While potential human health effects of marine plastic remain unknown, scientists already estimate that nearly half of all seabird species, all sea turtle species, and 22 species of marine mammals are harmed or killed by plastic waste, either from ingestion, entanglement or strangulation before the debris has been broken down into tiny fragments.

During their six-week transatlantic journey—the first of its kind—the couple will stop in Bermuda to lecture and to meet with U.S. Consul General Grace Shelton. On Jan. 28 they will set sail for the Azores through the Sargasso Sea, an elongated region in the middle of the North Atlantic surrounded by ocean currents which form another oceanic gyre. They expect to return to Santa Monica by mid-February.

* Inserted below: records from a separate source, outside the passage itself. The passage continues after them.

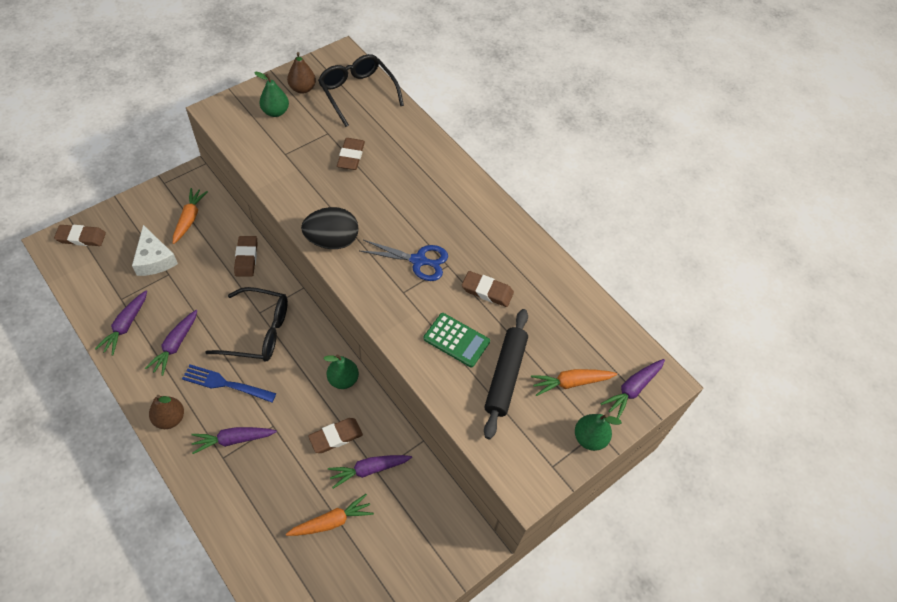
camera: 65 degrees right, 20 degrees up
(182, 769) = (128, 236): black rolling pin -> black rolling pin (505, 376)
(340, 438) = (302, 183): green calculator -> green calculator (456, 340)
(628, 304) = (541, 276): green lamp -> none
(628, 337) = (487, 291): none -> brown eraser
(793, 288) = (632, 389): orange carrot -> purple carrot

In August, they will cross the South Atlantic Gyre, which stretches from Rio de Janeiro to Cape Town, South Africa. This is expected to be the first such voyage in some 30 years in the Southern Hemisphere.

Because plastic pollution at sea cannot be cleaned up by any practical means, society must stop the problem at its source, the researchers stress. They advocate legislation requiring companies to take responsibility for recovery and reuse of their products, including economic incentives to promote recovery and bans on single-use disposable products. Responsible legislation will also create tremendous opportunity for smart, innovative alternative products.

“We can’t recycle our way out of this mess, nor can we clean up what’s already out there,” Eriksen says. “We’re not looking at an accumulation of large chunks of plastic but a thin, diffuse soup of microparticles.”